TEXT:
Run the following command to migrate or copy only incremental data from the /tmp directory in HDFS to oss://examplebucket in OSS:
hadoop jar jindo-distcp-tool-${version}.jar --src /tmp/ --dest oss://examplebucket/ --hadoopConf fs.oss.accessKeyId=LTAI******** --hadoopConf fs.oss.accessKeySecret=KZo1******** --hadoopConf fs.oss.endpoint=oss-cn-hangzhou.aliyuncs.com --update --parallelism 10
By default, checksum is enabled when you specify the --update option. This way, Jindo DistCp compares file names, file sizes, and the checksums of files in the source path and the destination path. If data inconsistency is detected in the preceding items, an incremental data migration or copy is automatically started.
To disable Jindo DistCp from comparing the checksums of files in the source path and the destination path, add the --disableChecksum option to the command. Example:
hadoop jar jindo-distcp-tool-${version}.jar --src /tmp/ --dest oss://examplebucket/ --hadoopConf fs.oss.accessKeyId=LTAI******** --hadoopConf fs.oss.accessKeySecret=KZo1******** --hadoopConf fs.oss.endpoint=oss-cn-hangzhou.aliyuncs.com --update --disableChecksum --parallelism 10
Appendix 1: Parameters and options supported by Jindo DistCp
Jindo DistCp provides various parameters and options. You can run the following command to obtain information about the parameters and options:
hadoop jar jindo-distcp-tool-${version}.jar --help
The following table describes the parameters and options.

DATA LISTING:
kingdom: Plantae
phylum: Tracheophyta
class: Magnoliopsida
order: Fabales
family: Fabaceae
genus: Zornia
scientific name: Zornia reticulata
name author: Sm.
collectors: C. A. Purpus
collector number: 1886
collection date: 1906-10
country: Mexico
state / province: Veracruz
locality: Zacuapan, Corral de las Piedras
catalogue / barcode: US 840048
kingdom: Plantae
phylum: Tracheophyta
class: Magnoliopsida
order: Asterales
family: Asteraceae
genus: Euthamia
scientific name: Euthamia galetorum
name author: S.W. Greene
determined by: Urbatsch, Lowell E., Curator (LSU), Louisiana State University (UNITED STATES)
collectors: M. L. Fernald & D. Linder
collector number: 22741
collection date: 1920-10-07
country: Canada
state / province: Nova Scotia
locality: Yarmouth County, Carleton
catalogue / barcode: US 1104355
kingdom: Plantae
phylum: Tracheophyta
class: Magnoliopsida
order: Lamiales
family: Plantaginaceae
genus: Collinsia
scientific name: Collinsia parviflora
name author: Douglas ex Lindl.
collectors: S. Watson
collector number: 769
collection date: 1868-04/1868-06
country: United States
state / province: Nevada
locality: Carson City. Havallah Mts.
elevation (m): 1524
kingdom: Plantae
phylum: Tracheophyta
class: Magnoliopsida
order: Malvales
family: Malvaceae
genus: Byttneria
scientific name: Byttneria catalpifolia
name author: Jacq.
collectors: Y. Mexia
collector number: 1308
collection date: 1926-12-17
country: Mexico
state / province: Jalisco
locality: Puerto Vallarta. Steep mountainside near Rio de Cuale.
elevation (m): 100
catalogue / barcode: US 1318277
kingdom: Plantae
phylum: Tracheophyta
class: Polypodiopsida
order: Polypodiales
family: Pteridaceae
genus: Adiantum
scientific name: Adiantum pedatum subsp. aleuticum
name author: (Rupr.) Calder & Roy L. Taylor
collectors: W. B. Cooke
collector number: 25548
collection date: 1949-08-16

PROMPT:
State whether each statement below agrees with the Jindo DistCp text above, and support each yes or no by quoting the deciding words. (a) Checksum comparison is on by default when the --update option is given. (b) The first command copies incremental data from oss://examplebucket to the /tmp directory in HDFS. (c) Running the tool with --help gives information about its parameters and options.

WRITTEN SOLUTION:
(a) Yes: "By default, checksum is enabled when you specify the --update option."
(b) No: "migrate or copy only incremental data from the /tmp directory in HDFS to oss://examplebucket in OSS"
(c) Yes: "You can run the following command to obtain information about the parameters and options: hadoop jar jindo-distcp-tool-${version}.jar --help"